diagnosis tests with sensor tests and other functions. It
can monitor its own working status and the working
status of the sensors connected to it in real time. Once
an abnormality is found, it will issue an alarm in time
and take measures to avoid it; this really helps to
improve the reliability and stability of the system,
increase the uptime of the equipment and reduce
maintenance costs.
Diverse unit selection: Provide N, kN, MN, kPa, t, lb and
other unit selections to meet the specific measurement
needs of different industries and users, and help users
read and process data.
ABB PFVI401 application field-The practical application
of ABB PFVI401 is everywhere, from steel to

Work order ->
From the line containing "and take measures" down to the line containing "other unit selections" in the material above, reproduce every line exactly, including the two end lines.

Exercise output ->
and take measures to avoid it; this really helps to
improve the reliability and stability of the system,
increase the uptime of the equipment and reduce
maintenance costs.
Diverse unit selection: Provide N, kN, MN, kPa, t, lb and
other unit selections to meet the specific measurement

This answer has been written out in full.